## Task brief
Below are the entries; return every line among them that holds the word "Example".

## Provided material
%%

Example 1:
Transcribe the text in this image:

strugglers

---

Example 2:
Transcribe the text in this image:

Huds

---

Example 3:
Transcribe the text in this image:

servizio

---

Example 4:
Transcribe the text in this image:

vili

%%
%%

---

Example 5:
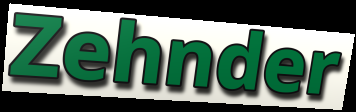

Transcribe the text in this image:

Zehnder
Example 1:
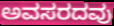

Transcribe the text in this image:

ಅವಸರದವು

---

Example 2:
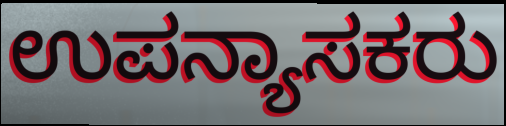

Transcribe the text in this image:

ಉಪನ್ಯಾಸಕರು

%%

## Result below
Example 1:
Example 2:
Example 3:
Example 4:
Example 5:
Example 1:
Example 2:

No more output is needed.